Yes, I've see your Vanguard addon and work to detect and react to unvalid protocol messages. This is indeed very needed. But, if I understand correctly, it only answers the first part of a complex problem, i.e., we need to be both conservative AND super flexible:
Basically, any instance SHOULD NOT accept anything that is not part of its valid protocol operations.
Clearly what you did is a step forward, but I think we should be careful not to break too much ease of deployment, i.e., that's the difficult problem to me:
Obviously, being so conservative while maintaining a flexible and maintainable distributed network seems a lost cause to fight for
I believe that protocol negotiation is not enough. I believe we need something quite crazy to eventually call the problem solved: 1) we need the full network to be conservative. 2) We need having the ability to 'hit' some deploy button to make the whole network compatible to some new protocol feature at once. 3) Finally, we need to be able to show cryptographic evidence of misbehavior when some relay/client sends unvalid protocol messages.
I think 1) is ok. 2) is ongoing, and 3) needs some thoughts.
Regarding the Vanguards addon (I am totally supportive of such a design). I see you're expecting some tests of your defenses, and some thinking is ongoing regarding different threat models (i.e., Guard malicious/ISP malicious and race conditions between dropmarks and destroy cells). That's great. The reasoning there is worth digging more, and we need to test the defenses to move forward.
We would be happy to help, but we need to play the academic game and somehow produce a paper at the end of the process. That's how I can land a job in the future x) Vanguard could make an interesting paper, and we could rebase my old attack code on a more recent Tor version, test the design and help elaborating on the diverse questions.
Hello friends!
I am hijacking this thread to let you know I have resumed working on this problem very recently, with Tariq Elahi. I am happy to see you're considering the side-channel built on forward compatibility abuses seriously. The few attacks that have been published on the dropmark paper are just the tip of the iceberg; I remember listing few other things an active attacker could abuse from Postel's principle implemented in Tor to guarantee end-to-end correlation. I have never further investigated this list since the root of the issue is the same, and it is far better to work on the disease itself than the symptoms.
So, I was hoping whether you could keep us in the loop for the progress you make on this specific topic?

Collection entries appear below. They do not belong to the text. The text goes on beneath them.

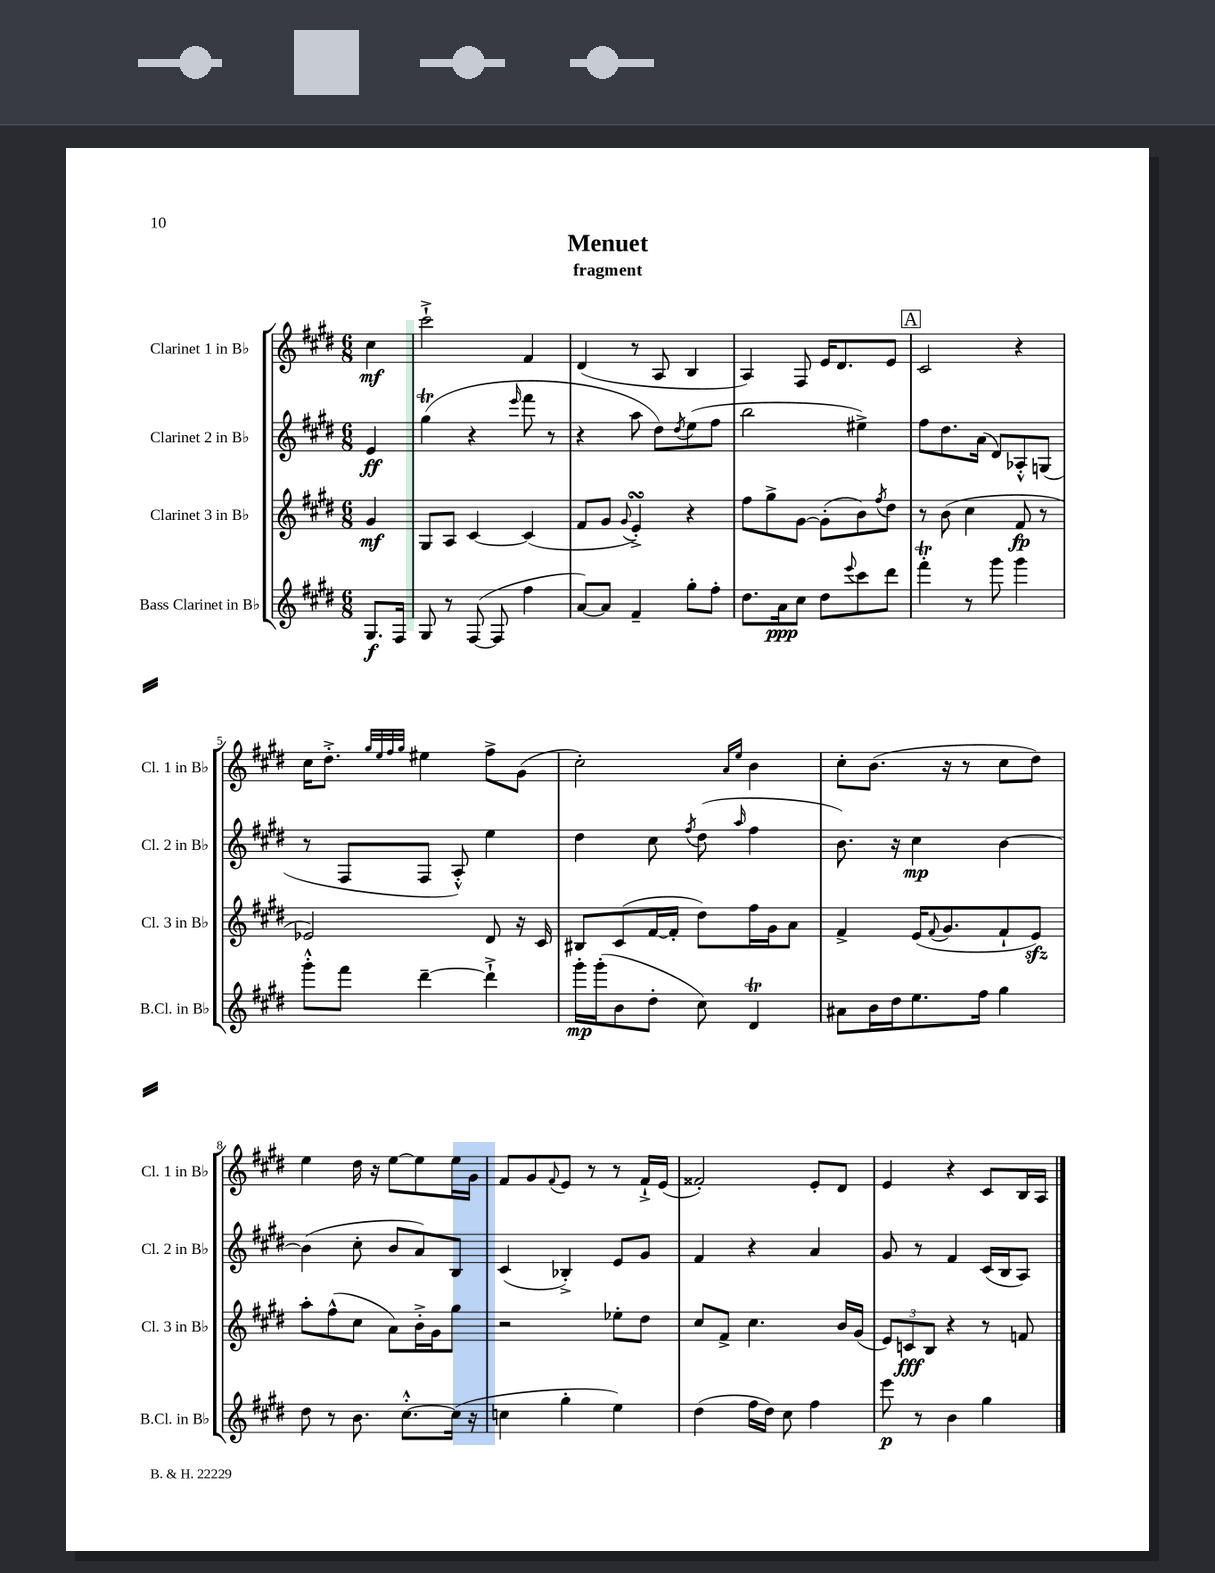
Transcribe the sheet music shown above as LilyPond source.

\header { title = "Menuet" subtitle = "fragment" }
<<
\new StaffGroup <<
\new Staff = "s0" \with { instrumentName = "Clarinet 1 in Bb" shortInstrumentName = "Cl. 1 in Bb" } {
    \clef treble \key e \major \numericTimeSignature \time 6/8 \partial 4
    cis''4\mf |
    cis'''2-!-> fis'4 |
    dis'4( r8 a8 b4 |
    a4) fis8 e'16 dis'8. e'8 |
    \mark \markup { \box "A" } cis'2 r4 |
    cis''16 dis''8.-.-> \grace { gis''32 e''32 fis''32 gis''32 } eis''4 fis''8-> gis'8( |
    cis''2-.) \grace { a'16 e''16 } b'4 |
    cis''8-. b'8.( r16 r8 cis''8 dis''8) |
    e''4 dis''16 r16 e''8~ e''8 e''16 gis'16 |
    fis'8 gis'8 \appoggiatura { fis'8 } e'8 r8 r8 fis'16-!-> e'16( |
    fisis'2-.) e'8-. dis'8 |
    e'4 r4 cis'8 b16 a16 \bar "|." |
}
\new Staff = "s1" \with { instrumentName = "Clarinet 2 in Bb" shortInstrumentName = "Cl. 2 in Bb" } {
    \clef treble \key e \major \numericTimeSignature \time 6/8 \partial 4
    e'4\ff |
    gis''4\trill( r4 \grace { e'''16 } fis'''8 r8 |
    r4 a''8 dis''8) \acciaccatura { dis''8 } e''8( fis''8 |
    b''2 eis''4->) |
    \mark \markup { \box "A" } fis''8 dis''8. a'16( dis'8) aes8-.-^ g8( |
    r8 fis8 fis8 a8-.-^) e''4 |
    dis''4 cis''8 \acciaccatura { fis''8 } dis''8( \grace { a''16 } fis''4 |
    b'8.) r16 cis''4\mp b'4~ |
    b'4( cis''8-. b'8 a'8) b8 |
    cis'4( bes4-.->) e'8 gis'8 |
    fis'4 r4 a'4 |
    gis'8 r8 fis'4 cis'16( b16 a8) \bar "|." |
}
\new Staff = "s2" \with { instrumentName = "Clarinet 3 in Bb" shortInstrumentName = "Cl. 3 in Bb" } {
    \clef treble \key e \major \numericTimeSignature \time 6/8 \partial 4
    gis'4\mf |
    gis8 a8 cis'4~ cis'4( |
    fis'8 gis'8 \appoggiatura { gis'8 } e'4-.->\turn) r4 |
    fis''8 gis''8-> gis'8~ gis'8-.( b'8) \acciaccatura { fis''8 } dis''8 |
    \mark \markup { \box "A" } r8 b'8( cis''4 fis'8\fp r8 |
    ees'2) dis'8 r16 cis'16 |
    bis8 cis'8( fis'16~ fis'16-. dis''8) fis''16 gis'16 a'8 |
    fis'4-> e'16( \appoggiatura { fis'8 } gis'8. fis'8-! e'8\sfz) |
    a''8-. fis''8-^( cis''8 a'8) b'16-.-> gis'16 gis''8 |
    r2 ees''8-. dis''8 |
    cis''8 fis'8-> cis''4. b'16 gis'16( |
    \tuplet 3/2 { e'8) c'8\fff b8 } r4 r8 f'8 \bar "|." |
}
\new Staff = "s3" \with { instrumentName = "Bass Clarinet in Bb" shortInstrumentName = "B.Cl. in Bb" } {
    \clef treble \key e \major \numericTimeSignature \time 6/8 \partial 4
    gis8.\f fis16 |
    gis8 r8 fis8~( fis8 fis''4 |
    a'8~) a'8 fis'4-- gis''8-. fis''8-. |
    dis''8. a'16\ppp cis''8 dis''8 \appoggiatura { e'''8 } cis'''8 dis'''8 |
    \mark \markup { \box "A" } fis'''4-.\trill r8 gis'''8 gis'''4 |
    gis'''8-.-^ fis'''8 dis'''4~-- dis'''4-!-> |
    gis'''16-.\mp gis'''16-.( b'8 dis''8-. cis''8) dis'4\trill |
    ais'8 b'16 dis''16 e''8. fis''16 gis''4 |
    dis''8 r8 b'8. cis''8.~-.-^ cis''16( r16 |
    c''4 gis''4-. e''4) |
    dis''4( fis''16 dis''16) cis''8 fis''4 |
    e'''8\p r8 b'4 gis''4 \bar "|." |
}
>>
>>
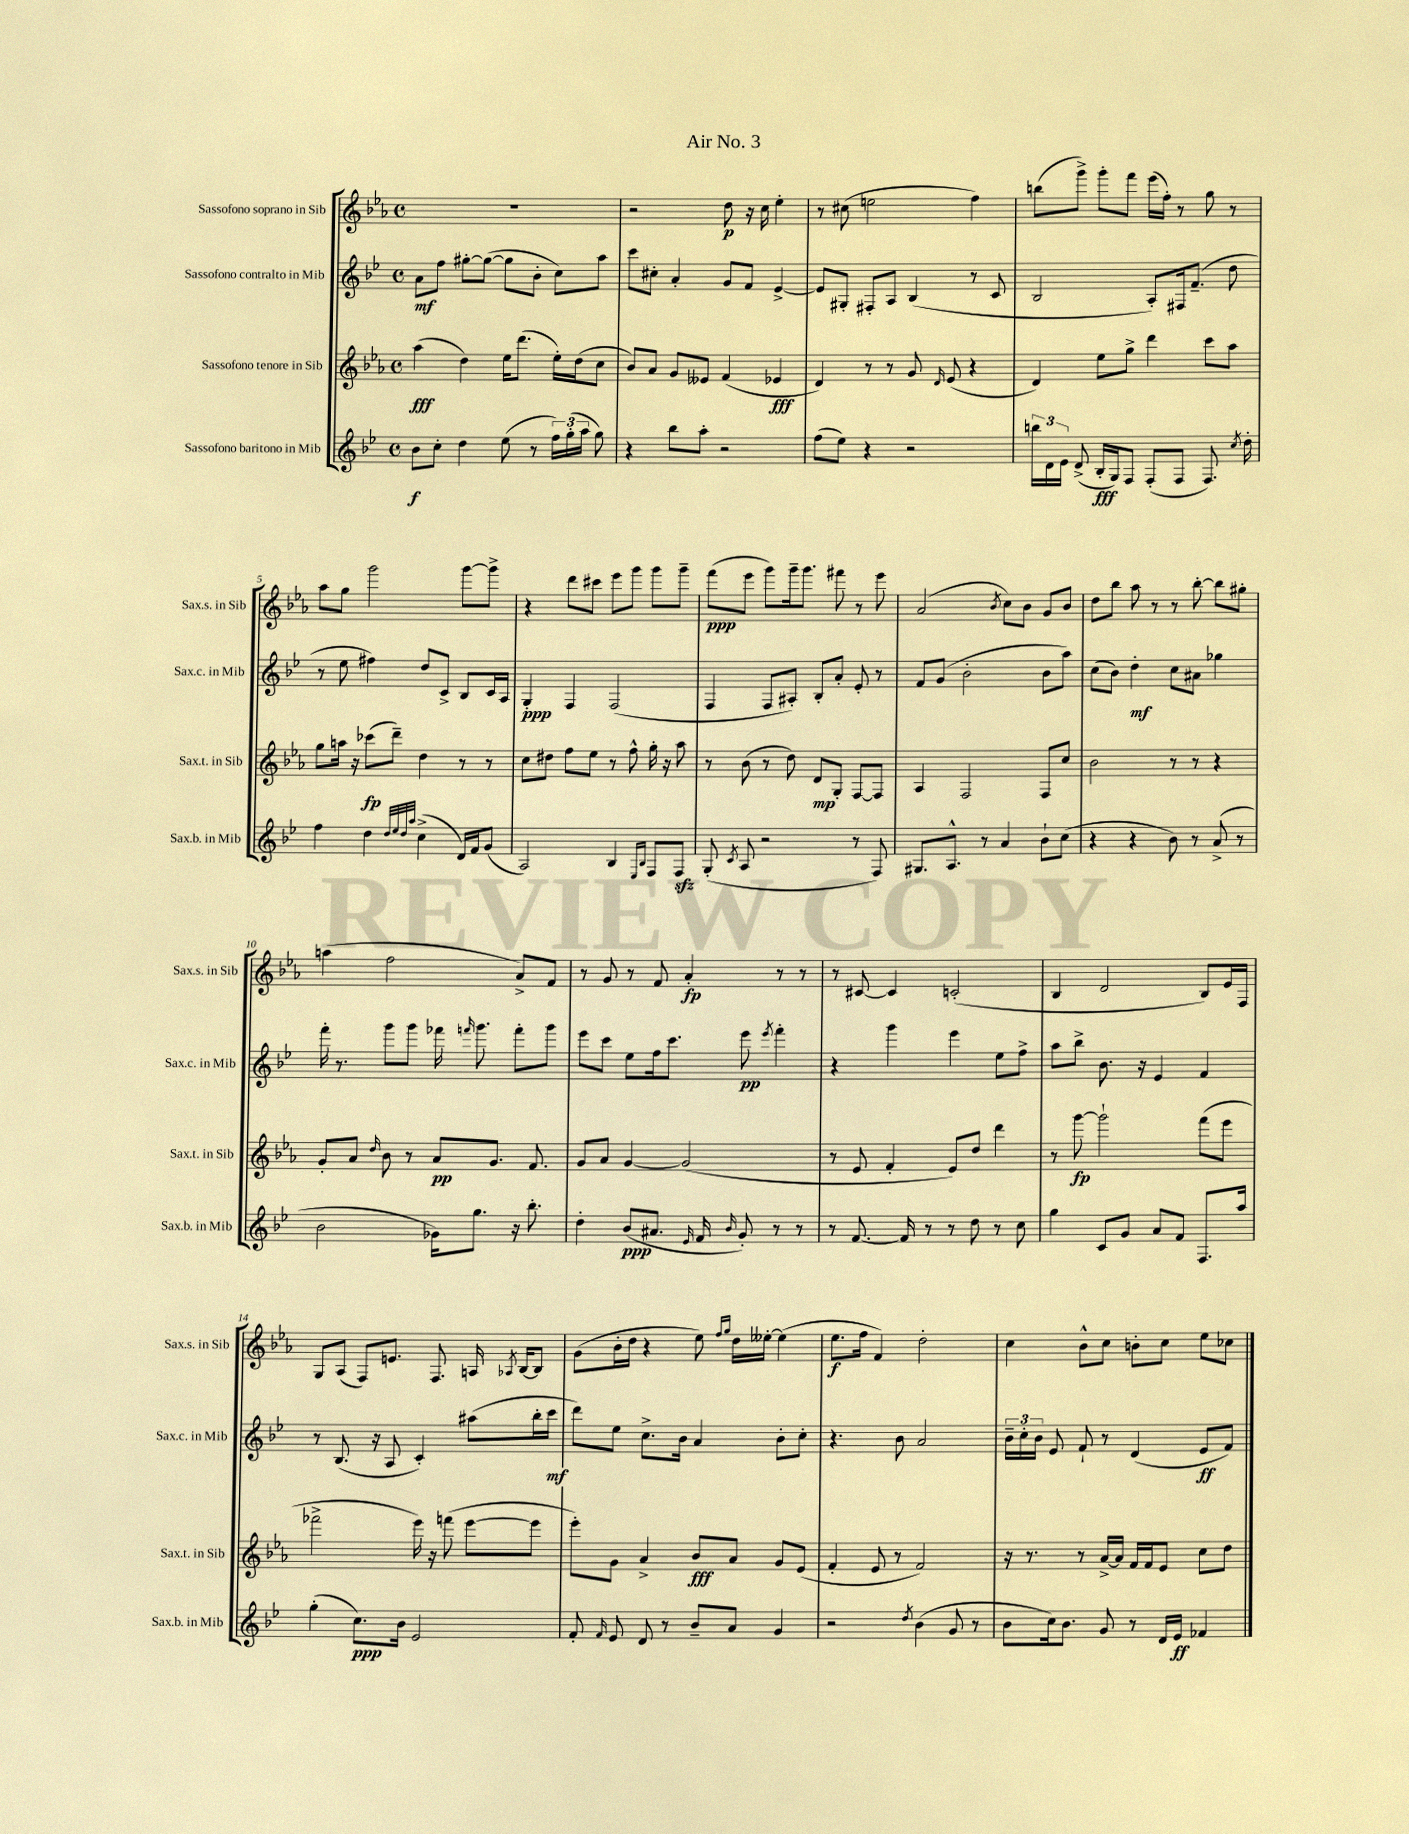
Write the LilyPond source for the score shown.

\header { title = "Air No. 3" }
<<
\new StaffGroup <<
\new Staff = "s0" \with { instrumentName = "Sassofono soprano in Sib" shortInstrumentName = "Sax.s. in Sib" } {
    \clef treble \key ees \major \defaultTimeSignature \time 4/4
    \autoBeamOff R1 |
    r2 d''8\p r16 c''16 ees''4-. |
    r8 cis''8( e''2 f''4) |
    b''8[( g'''8]->) g'''8[-. f'''8] ees'''16[( f''16]-.) r8 g''8 r8 |
    aes''8[ g''8] g'''2 g'''8[~ g'''8]-> |
    r4 d'''8[ cis'''8] ees'''8[ g'''8] g'''8[ g'''8]-- |
    f'''8[\ppp( ees'''8] g'''8[) g'''16-- g'''8.] fis'''8 r8 ees'''8 |
    aes'2( \acciaccatura { bes'8 } c''8[) bes'8] g'8[ bes'8] |
    d''8[ bes''8] aes''8 r8 r8 bes''8~-. bes''8[ gis''8]-. |
    a''4( f''2 aes'8[->) f'8] |
    r8 g'8 r8 f'8 aes'4-.\fp r8 r8 |
    r8 cis'8~ cis'4 c'2-.( |
    bes4 d'2 bes8[) ees'16 f16] |
    g8[ aes8]( f8[) e'8.] f8. a16 \acciaccatura { aes8 } bes16[~ bes8] |
    g'8[( bes'16-. d''16] r4 ees''8) \grace { f''16[ g''16] } d''16[ eeses''16]~-. eeses''4( |
    ees''8.[\f f''16] f'4) d''2-. |
    c''4 bes'8[-^ c''8] b'8[-. c''8] ees''8[ ces''8] \bar "|." |
}
\new Staff = "s1" \with { instrumentName = "Sassofono contralto in Mib" shortInstrumentName = "Sax.c. in Mib" } {
    \clef treble \key bes \major \defaultTimeSignature \time 4/4
    \autoBeamOff a'8[\mf f''8] gis''8[~-. gis''8]~( gis''8[ bes'8]-. c''8[) a''8] |
    c'''8[ cis''8]-. a'4-. g'8[ f'8] ees'4~-> |
    ees'8[ gis8]-. fis8[-. a8] bes4( r8 c'8 |
    bes2 a8[-.) fis16 f'8.]--( d''8 |
    r8 ees''8 fis''4) d''8[ c'8]-> bes8[ c'16 a16] |
    g4-.\ppp f4 f2( |
    f4 f8[ ais8]-.) bes8[-. a'8]-. ees'8-. r8 |
    f'8[ g'8]( bes'2-. bes'8[ a''8]) |
    c''8[( bes'8]) d''4-.\mf c''8[ ais'8] ges''4 |
    f'''16-. r8. g'''8[ g'''8] fes'''16 \grace { f'''16 } g'''8. f'''8[-. g'''8] |
    ees'''8[ c'''8] ees''8[ f''16 c'''8.] ees'''8\pp \acciaccatura { ees'''8 } f'''4-. |
    r4 g'''4 ees'''4 ees''8[ f''8]-> |
    a''8[ bes''8]-> bes'8. r16 ees'4 f'4 |
    r8 bes8.( r16 a8 c'4-.) ais''8[( bes''16-. c'''16]\mf |
    d'''8[) ees''8] c''8.[-> bes'16] a'4 bes'8[-. c''8]-. |
    r4. bes'8 a'2 |
    \tuplet 3/2 { bes'16[-- c''16-. bes'16] } ees'8 f'8-! r8 d'4( ees'8[\ff f'8]) \bar "|." |
}
\new Staff = "s2" \with { instrumentName = "Sassofono tenore in Sib" shortInstrumentName = "Sax.t. in Sib" } {
    \clef treble \key ees \major \defaultTimeSignature \time 4/4
    \autoBeamOff aes''4\fff( d''4) ees''16[ d'''8.]( ees''16[-.) d''16( c''8] |
    bes'8[) aes'8] g'8[ eeses'8] f'4( ees'4\fff |
    d'4) r8 r8 g'8 \grace { d'16 } ees'8( r4 |
    d'4) ees''8[ g''8]-> d'''4 c'''8[ aes''8] |
    g''8[ a''16] r16 ces'''8[\fp( d'''8]--) d''4 r8 r8 |
    c''8[ dis''8] f''8[ ees''8] r8 f''8-^ g''16-. r16 aes''8 |
    r8 bes'8( r8 d''8) d'8[\mp g8]-. f8[~ f8] |
    aes4 f2 f8[ c''8] |
    bes'2 r8 r8 r4 |
    g'8[-. aes'8] \grace { d''16 } bes'8 r8 aes'8[\pp g'8.] f'8. |
    g'8[ aes'8] g'4~ g'2( |
    r8 ees'8 f'4-. ees'8[) d''8] d'''4 |
    r8 g'''8~\fp g'''2-! f'''8[( ees'''8] |
    fes'''2-> ees'''16) r16 f'''8( ees'''8[~ ees'''8] |
    ees'''8[-.) g'8] aes'4-> bes'8[\fff aes'8] g'8[ ees'8]( |
    f'4-. ees'8 r8 f'2) |
    r16 r8. r8 aes'16[~-> aes'16] f'16[ f'16 ees'8] c''8[ d''8] \bar "|." |
}
\new Staff = "s3" \with { instrumentName = "Sassofono baritono in Mib" shortInstrumentName = "Sax.b. in Mib" } {
    \clef treble \key bes \major \defaultTimeSignature \time 4/4
    \autoBeamOff bes'8[\f c''8]-. d''4 ees''8( r8 \tuplet 3/2 { f''16[) g''16-.( a''16] } g''8) |
    r4 bes''8[ a''8]-. r2 |
    f''8[( ees''8]) r4 r2 |
    \tuplet 3/2 { b''16[ d'16 ees'16] } d'8->( bes16[-.\fff g16) f8] f8[-.( f8] f8.) \acciaccatura { c''8 } d''16-. |
    f''4 d''4 \grace { d''32[ ees''32 d''32 a''32] } c''4->( d'16[) f'16 g'8]( |
    a2) bes4 \grace { ees16[ bes16] } f8[ f8]\sfz |
    g8-.( \acciaccatura { c'8 } a8 r2 r8 f8) |
    gis8.[ a8.]-^ r8 a'4 bes'8[-! c''8]( |
    r4 r4 bes'8) r8 a'8->( r8 |
    bes'2 ges'16[) g''8.] r16 bes''8.-. |
    d''4-. bes'8[\ppp( ais'8.] \grace { ees'16 } f'16 \grace { bes'16 } g'8-.) r8 r8 |
    r8 f'8.~ f'16 r8 r8 d''8 r8 c''8 |
    g''4 c'8[ g'8] a'8[ f'8] f8.[ a''16] |
    g''4-.( c''8.[\ppp) bes'16] ees'2 |
    f'8-. \grace { f'16 } ees'8 d'8 r8 bes'8[-- a'8] g'4 |
    r2 \acciaccatura { d''8 } bes'4( g'8 r8 |
    bes'8[ c''16) bes'8.] g'8 r8 d'16[ ees'16]\ff fes'4 \bar "|." |
}
>>
>>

I am planning to investigate an even harder anti-Postel direction than Mike's anti-Postel suggestion, and I would be happy to keep you informed if progress are made. However, that won't be very compatible with your codebase.
Basically, any instance SHOULD NOT accept anything that is not part of its valid protocol operations. Obviously, being so conservative while maintaining a flexible and maintainable distributed network seems a lost cause to fight for. I think this assessment is correct for our current software architecture and lifecycle; i.e., the current way we specify, implement and then deploy new versions of the protocol. Basically, specification and implementation are under our control, and we can cycle and improve between these two steps. We have less control over deployment, as it is mostly under control of the relay operator or its OS policies. I plan working on an architecture that can give full and fine-grained control over these three steps, i.e., specification, implementation and deployment to the developers, and see how it goes.
The best case scenario: we can come up with some new design and implementation in a few years, and learn something from it. I expect it to blend in the Tor network as an independent implementation. The worst case scenario: a bunch of academic papers not so useful.